_Input data_:
_ _ _
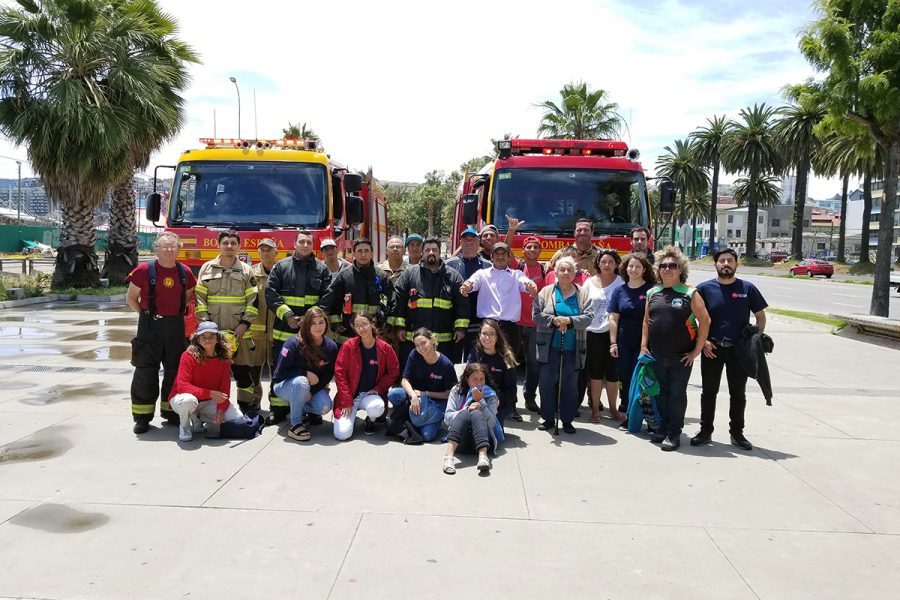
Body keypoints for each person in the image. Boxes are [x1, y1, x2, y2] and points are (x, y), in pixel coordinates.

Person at [692, 248, 768, 451]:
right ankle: (705, 431)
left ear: (736, 264)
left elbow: (760, 316)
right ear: (715, 264)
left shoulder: (748, 288)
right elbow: (694, 318)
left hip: (738, 351)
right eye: (722, 260)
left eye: (730, 260)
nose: (726, 264)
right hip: (712, 349)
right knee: (709, 392)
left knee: (738, 394)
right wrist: (704, 341)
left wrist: (754, 340)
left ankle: (737, 433)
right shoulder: (704, 289)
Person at [640, 246, 711, 452]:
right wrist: (644, 346)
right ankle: (662, 427)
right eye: (663, 265)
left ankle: (674, 432)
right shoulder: (652, 292)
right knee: (661, 393)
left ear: (680, 269)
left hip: (681, 357)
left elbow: (705, 321)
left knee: (677, 394)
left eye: (673, 265)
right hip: (657, 354)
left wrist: (696, 351)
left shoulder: (690, 293)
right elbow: (646, 322)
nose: (667, 269)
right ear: (658, 269)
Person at [126, 232, 196, 433]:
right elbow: (131, 298)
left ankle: (171, 412)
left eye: (173, 246)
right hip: (149, 327)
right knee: (145, 372)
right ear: (156, 249)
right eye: (164, 246)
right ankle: (142, 417)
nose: (168, 250)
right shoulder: (143, 270)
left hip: (175, 326)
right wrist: (146, 315)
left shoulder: (185, 272)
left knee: (175, 372)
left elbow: (188, 297)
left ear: (178, 249)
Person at [265, 230, 332, 425]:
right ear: (294, 244)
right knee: (280, 369)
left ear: (312, 245)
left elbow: (327, 297)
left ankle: (312, 410)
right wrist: (287, 316)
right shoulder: (281, 267)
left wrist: (309, 319)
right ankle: (277, 408)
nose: (304, 245)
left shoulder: (322, 269)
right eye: (301, 241)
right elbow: (271, 293)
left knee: (314, 370)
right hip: (284, 332)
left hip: (311, 336)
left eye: (308, 242)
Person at [195, 230, 259, 415]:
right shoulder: (206, 268)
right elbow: (200, 299)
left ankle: (246, 407)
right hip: (212, 335)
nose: (229, 246)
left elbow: (253, 301)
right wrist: (206, 326)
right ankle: (209, 408)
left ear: (239, 246)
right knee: (212, 373)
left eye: (233, 243)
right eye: (225, 243)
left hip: (240, 333)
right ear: (219, 245)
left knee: (242, 372)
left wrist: (244, 324)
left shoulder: (247, 271)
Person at [533, 257, 594, 433]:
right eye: (562, 270)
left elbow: (589, 317)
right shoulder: (546, 292)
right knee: (546, 384)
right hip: (549, 348)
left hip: (573, 349)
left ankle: (567, 419)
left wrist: (570, 321)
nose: (566, 273)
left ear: (575, 273)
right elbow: (536, 315)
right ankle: (548, 418)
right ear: (556, 273)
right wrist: (553, 320)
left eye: (569, 270)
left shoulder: (582, 294)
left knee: (570, 386)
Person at [390, 237, 469, 368]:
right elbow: (399, 302)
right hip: (413, 340)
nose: (431, 252)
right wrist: (400, 327)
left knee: (442, 376)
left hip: (444, 341)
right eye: (427, 250)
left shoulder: (453, 276)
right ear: (422, 252)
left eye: (434, 250)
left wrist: (460, 329)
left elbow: (462, 305)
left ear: (440, 252)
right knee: (413, 374)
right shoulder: (410, 274)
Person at [168, 321, 244, 443]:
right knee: (188, 401)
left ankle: (199, 417)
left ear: (218, 339)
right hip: (183, 398)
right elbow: (182, 386)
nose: (207, 339)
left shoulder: (224, 359)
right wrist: (210, 393)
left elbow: (224, 390)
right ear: (197, 339)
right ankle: (185, 426)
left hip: (207, 401)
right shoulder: (188, 355)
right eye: (203, 336)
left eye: (211, 336)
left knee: (237, 418)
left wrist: (220, 411)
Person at [270, 307, 338, 442]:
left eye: (321, 322)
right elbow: (279, 374)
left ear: (326, 323)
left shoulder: (331, 346)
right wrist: (304, 373)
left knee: (325, 407)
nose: (318, 327)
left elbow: (327, 376)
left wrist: (311, 392)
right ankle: (295, 424)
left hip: (308, 388)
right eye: (313, 323)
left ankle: (299, 407)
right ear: (306, 325)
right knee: (301, 382)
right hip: (284, 386)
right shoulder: (292, 344)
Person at [333, 312, 400, 440]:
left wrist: (378, 389)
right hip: (351, 396)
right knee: (342, 435)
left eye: (364, 324)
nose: (361, 328)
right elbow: (339, 373)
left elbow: (394, 371)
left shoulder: (385, 348)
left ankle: (371, 419)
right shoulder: (349, 346)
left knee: (377, 407)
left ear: (372, 324)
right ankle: (347, 417)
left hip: (370, 394)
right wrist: (346, 400)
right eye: (357, 325)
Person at [386, 328, 458, 444]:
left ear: (432, 340)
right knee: (393, 394)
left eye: (423, 343)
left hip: (435, 401)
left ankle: (421, 420)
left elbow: (450, 394)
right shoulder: (414, 354)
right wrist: (413, 396)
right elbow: (404, 380)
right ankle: (414, 416)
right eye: (417, 345)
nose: (420, 348)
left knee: (427, 435)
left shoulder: (446, 364)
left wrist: (426, 394)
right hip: (416, 396)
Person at [609, 252, 656, 423]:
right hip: (624, 342)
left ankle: (648, 414)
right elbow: (613, 318)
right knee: (627, 378)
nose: (633, 269)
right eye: (630, 266)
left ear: (644, 269)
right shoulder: (619, 291)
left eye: (637, 266)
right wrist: (613, 343)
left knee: (644, 379)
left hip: (646, 343)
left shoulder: (652, 289)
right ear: (625, 268)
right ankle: (629, 413)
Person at [459, 242, 537, 343]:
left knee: (510, 357)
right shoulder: (482, 274)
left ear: (508, 257)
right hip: (488, 325)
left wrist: (530, 284)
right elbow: (473, 282)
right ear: (492, 256)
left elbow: (525, 282)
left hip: (510, 328)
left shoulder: (517, 274)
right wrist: (467, 286)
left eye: (503, 254)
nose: (500, 257)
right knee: (486, 357)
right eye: (497, 254)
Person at [321, 238, 393, 344]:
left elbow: (390, 300)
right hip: (348, 334)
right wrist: (336, 324)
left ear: (372, 253)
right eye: (359, 251)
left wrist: (385, 323)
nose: (363, 254)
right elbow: (334, 302)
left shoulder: (382, 277)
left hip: (374, 332)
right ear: (354, 253)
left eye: (366, 251)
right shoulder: (344, 276)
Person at [585, 249, 625, 422]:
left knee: (613, 374)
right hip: (592, 333)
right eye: (603, 262)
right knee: (594, 373)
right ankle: (595, 409)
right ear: (598, 264)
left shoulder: (622, 282)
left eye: (610, 262)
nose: (607, 265)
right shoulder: (589, 282)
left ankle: (613, 409)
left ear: (616, 264)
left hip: (614, 334)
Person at [442, 363, 502, 474]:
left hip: (482, 441)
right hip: (461, 441)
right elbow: (447, 418)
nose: (479, 383)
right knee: (465, 413)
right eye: (475, 379)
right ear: (466, 379)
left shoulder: (490, 394)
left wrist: (482, 403)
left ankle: (483, 457)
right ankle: (448, 457)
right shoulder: (456, 391)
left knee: (476, 413)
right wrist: (466, 410)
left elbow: (492, 422)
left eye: (482, 379)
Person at [446, 228, 491, 361]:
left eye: (473, 239)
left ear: (479, 243)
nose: (469, 242)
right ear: (461, 242)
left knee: (475, 363)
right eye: (466, 239)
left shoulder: (488, 266)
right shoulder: (450, 265)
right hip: (454, 322)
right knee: (453, 361)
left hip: (478, 323)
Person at [244, 237, 278, 413]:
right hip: (255, 334)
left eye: (269, 249)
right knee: (254, 372)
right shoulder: (251, 273)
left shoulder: (282, 272)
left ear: (276, 252)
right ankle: (254, 403)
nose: (265, 253)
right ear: (258, 252)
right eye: (262, 250)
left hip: (276, 332)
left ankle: (276, 405)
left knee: (276, 371)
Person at [466, 319, 519, 424]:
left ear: (497, 337)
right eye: (484, 333)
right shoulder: (474, 354)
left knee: (490, 431)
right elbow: (466, 381)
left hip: (500, 402)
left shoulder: (506, 358)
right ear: (479, 335)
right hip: (476, 398)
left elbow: (511, 390)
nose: (487, 337)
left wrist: (496, 400)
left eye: (491, 334)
_ _ _
_Task description_: Set down only the lines above that fall between the line holding "left hip: (614, 334)" and the line holding "left eye: (473, 239)", inclusive, keeping each exact.

_Completed exercise_:
left hip: (614, 334)
Person at [442, 363, 502, 474]:
left hip: (482, 441)
right hip: (461, 441)
right elbow: (447, 418)
nose: (479, 383)
right knee: (465, 413)
right eye: (475, 379)
right ear: (466, 379)
left shoulder: (490, 394)
left wrist: (482, 403)
left ankle: (483, 457)
right ankle: (448, 457)
right shoulder: (456, 391)
left knee: (476, 413)
right wrist: (466, 410)
left elbow: (492, 422)
left eye: (482, 379)
Person at [446, 228, 491, 361]:
left eye: (473, 239)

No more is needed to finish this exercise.